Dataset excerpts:
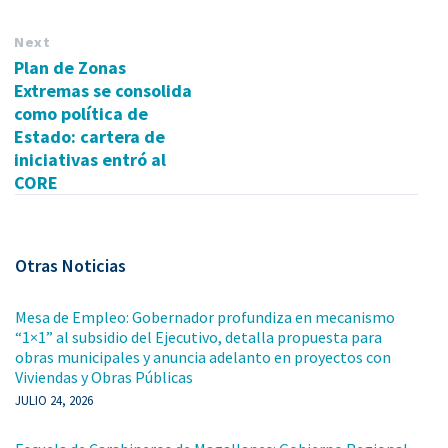
Next
Plan de Zonas
Extremas se consolida
como política de
Estado: cartera de
iniciativas entró al
CORE
Otras Noticias
Mesa de Empleo: Gobernador profundiza en mecanismo
“1×1” al subsidio del Ejecutivo, detalla propuesta para
obras municipales y anuncia adelanto en proyectos con
Viviendas y Obras Públicas
JULIO 24, 2026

■ TASK DETAILS
Without the pictures, restate all of the entries word for word.

■ ANSWER BOX
Next
Plan de Zonas
Extremas se consolida
como política de
Estado: cartera de
iniciativas entró al
CORE
Otras Noticias
Mesa de Empleo: Gobernador profundiza en mecanismo
“1×1” al subsidio del Ejecutivo, detalla propuesta para
obras municipales y anuncia adelanto en proyectos con
Viviendas y Obras Públicas
JULIO 24, 2026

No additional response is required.